不仅是某些材料缺失,而且臻玉界受天地法阵压制,规则不全,已不可能再孕育出新的小世界。
所以,他们一直没往这个方面去考虑。
然而,吕友安对这些却毫无认识,他只是凭借直觉,反而触及到事情的真相。
杨珍身上,应该有一个小世界!
否则,当日杀死虎帅之后,洞箫妖女怎么会出现得那么及时,她之前藏在哪里?杨珍又如何与她联系?
源源不断的新鲜灵枣,从哪里来的?
甚至,几万人的传送,尤其还有那么多凡人,怎么做到无声无息的?
这一切疑问,随着小世界这个答桉,都得到了完美的解释。
吕右安不自禁地浑身颤抖!
“姓杨的,老子还以为你有多大本事,不就是随身带着小世界,身边有数不清的帮手吗?”
“老子今日便要坏你的好事!哈哈!”
“马上去禀报寒蕤祖师。”他当即做了决定。
寒青止的俏脸在他眼前一闪而过,很快,他摇了摇头。
这个小姑娘极受祖师的宠爱,如果叫上她一块去,恐怕功劳最后都会算在她的头上,没自己什么事了。
人不为己,天诛地灭!
……
“你要拜见祖师?”
寒府外,看门的中年妇人好奇地问道。
“弟子有些丹道上的问题,想要请教祖师。”吕右安恭恭敬敬道。
“这么晚了,有什么炼丹的问题,明日再来吧!”妇人不耐烦地挥了挥手。
吕右安顿时僵在原地。
寒蕤对手下有天赋的炼丹弟子颇为和气,也有过亲自接待上门咨询的先例,只是他没注意到,今日选的这个时辰,实在是有些晚了。
可是,那么重要的发现,他怎么可能捱到明日再说?
“这个,弟子其实是发现呼赞上人的一些线索,想要报告祖师。”他不得不抛出部分来意。
“什么?”妇人脸色一变:“好,你且等着。”
不多久,急促的脚步声由远而近,一名年青女子走了出来。
“我认识你,你叫吕右安是吧?”脖颈修长,下巴尖细的蛇妖女子说道。
。
“见过小青姑娘。”吕右安慌忙拱手。
面前这头化形蛇妖,年岁已不知有多长,不过却很喜欢别人叫她“姑娘”。单看其相貌,玉颜光润、桃腮含晕,确实与年青女子无异。
“呼赞在哪里?”小青急切道。
“这个……”吕右安迟疑片刻,鼓起勇气道:“弟子求见祖师大人。”
“你——”小青勃然大怒,几乎就要发作,四阶妖王的气息压得吕右安差点背过气去。
“你随我来!”蛇妖最终还是抑制住怒火,气冲冲地掉头就走。
吕右安擦了把额头的虚汗,忙不迭跟了进去。
……
得到消息的寒蕤真君在书房接待了二人。
“听说你有呼赞的下落?”这位元婴真君一身素白色的常服,脸上静如止水,不疾不徐地问道。
吕右安望了眼一旁的蛇妖,踌躇不答。
寒蕤神情有些错愕,摆了摆手:“小青,你先下去吧。”
“是。”蛇妖俯身应道,回过头狠狠瞪了吕右安一眼,转身离去。
“好了,现在没有别人了,你知道什么,都说出来吧。”
“是,”吕右安不再迟疑,当即大声道:“老祖,洞箫妖女身上有小世界!呼赞上人,应该是力战不敌,被他们关在小世界当中!”

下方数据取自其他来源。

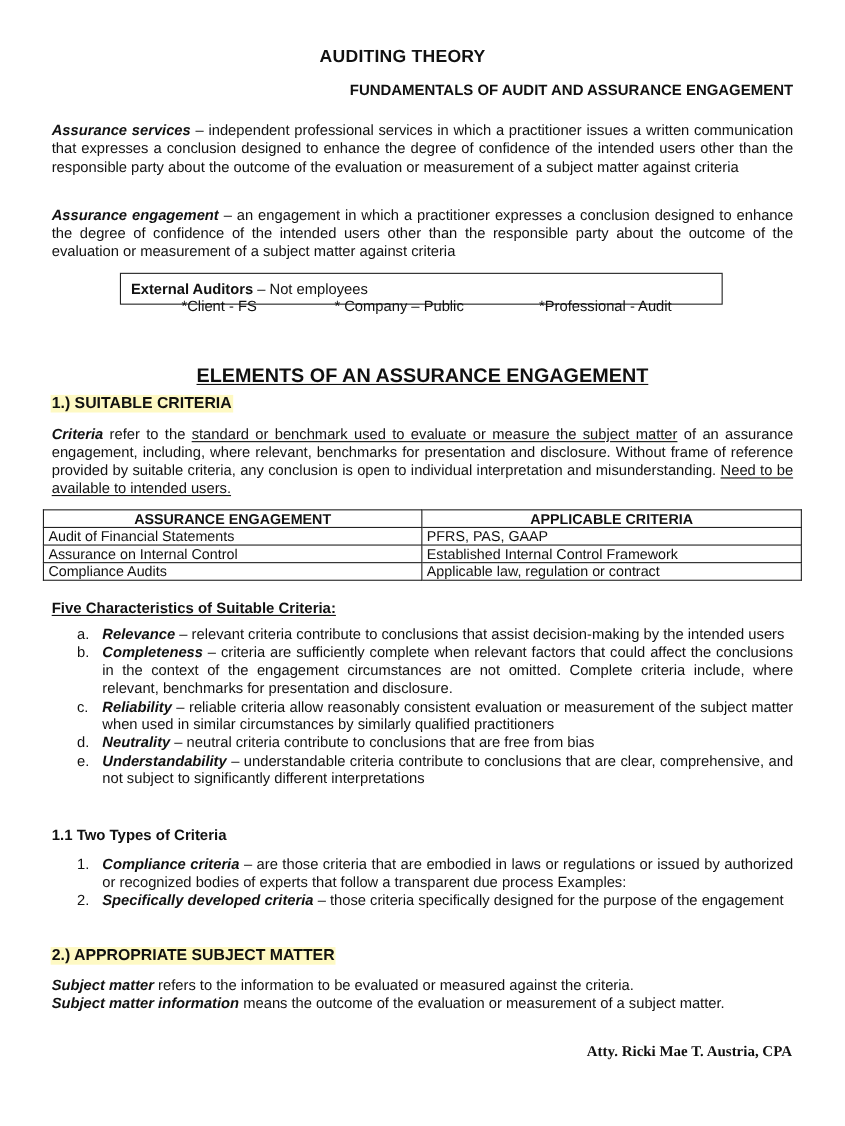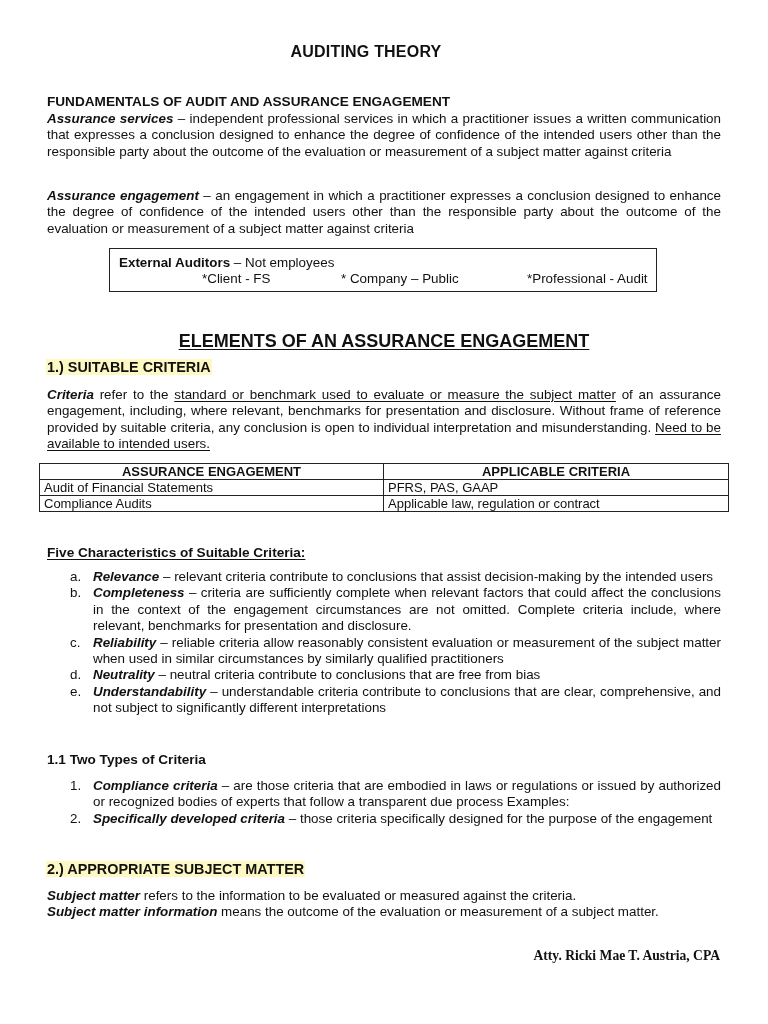--- a/index.html
+++ b/index.html
@@ -54,7 +54,7 @@
 
 <div class="abs title">AUDITING THEORY</div>
 
-<div class="abs para h-bold" style="top:94px;">FUNDAMENTALS OF AUDIT AND ASSURANCE ENGAGEMENT</div>
+<div class="abs para h-bold" style="top:74px;text-align:right;">FUNDAMENTALS OF AUDIT AND ASSURANCE ENGAGEMENT</div>
 
 <div class="abs para justify" style="top:111px;">
   <span class="term">Assurance services</span><span> – independent professional services in which a practitioner issues a written communication that expresses a conclusion designed to enhance the degree of confidence of the intended users other than the responsible party about the outcome of the evaluation or measurement of a subject matter against criteria</span>

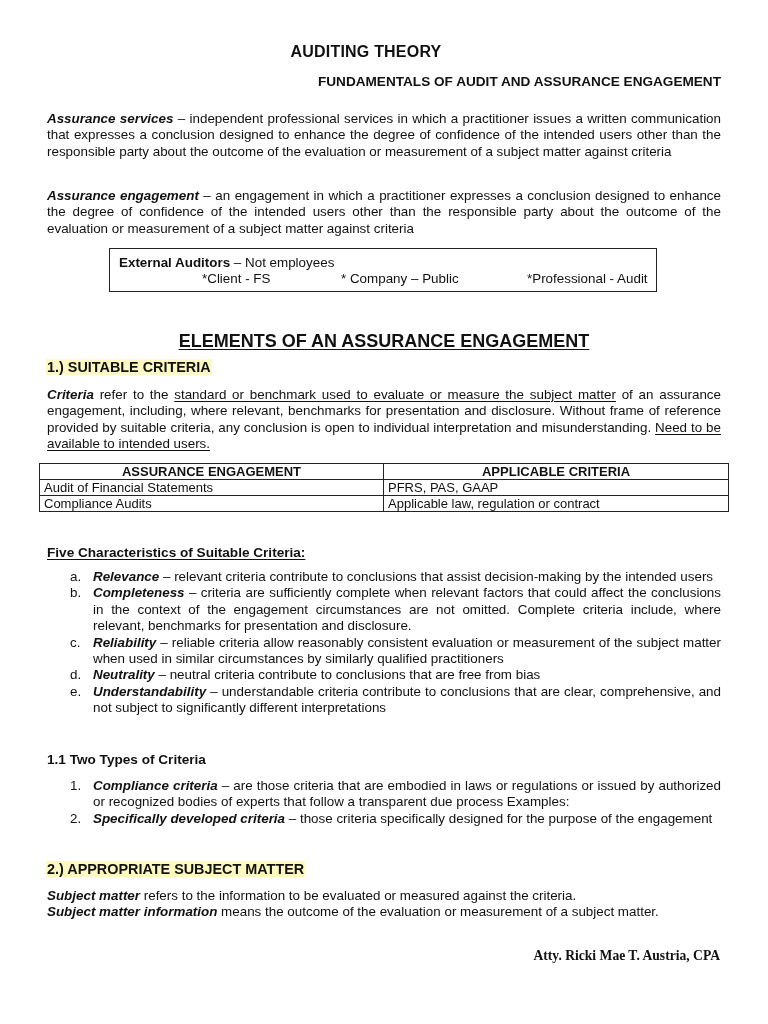--- a/index.html
+++ b/index.html
@@ -18,7 +18,7 @@
   .term { font-weight: bold; font-style: italic; }
   .para { left: 47px; width: 674px; }
   .box {
-    left: 109px; top: 248px; width: 548px; height: 44px;
+    left: 109px; top: 248px; width: 548px; height: 29px;
     border: 1px solid #222; box-sizing: border-box;
   }
   .box-line1 { left: 9px; top: 6px; }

“你说什么?小世界?”寒蕤嗤之以鼻:“吕右安,你知道什么是小世界吗?一个听说修为还不到紫府的贼子,她身上怎么可能会有这种东西?”
“老祖,如果不是小世界,呼赞大人的失踪如何解释?他跟了你这么多年,对你一向忠心耿耿,绝不会背叛你的!”
这句话,让寒蕤微微动容。
内心深处,她也不相信呼赞会那么做,只是,一直找不到更合理的解释。
“将你知道的,继续说下去!”她命令道。
吕右安定了定神,开始从他认识杨珍讲起,一直到虎踞岛的巨变,以及后来勾虞上人追捕杨珍的经过等等,事无巨细,皆言无不尽。
这期间寒蕤一直静静听他诉说,也不打断,只是在听到那两颗灵枣的故事时,挑了挑眉,若有所思。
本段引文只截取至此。